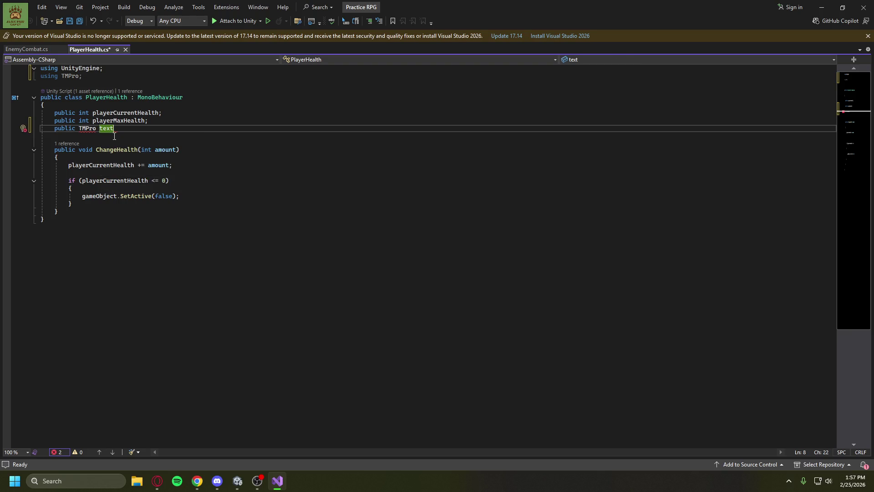
key(BackSpace)
key(BackSpace)
key(BackSpace)
text(o)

---------------

■ **WORK ORDER**: Set down the full listing above with its wording unchanged. Leave out its images.

■ **ANSWER TO THE EXERCISE**:
key(BackSpace)
key(BackSpace)
key(BackSpace)
text(o)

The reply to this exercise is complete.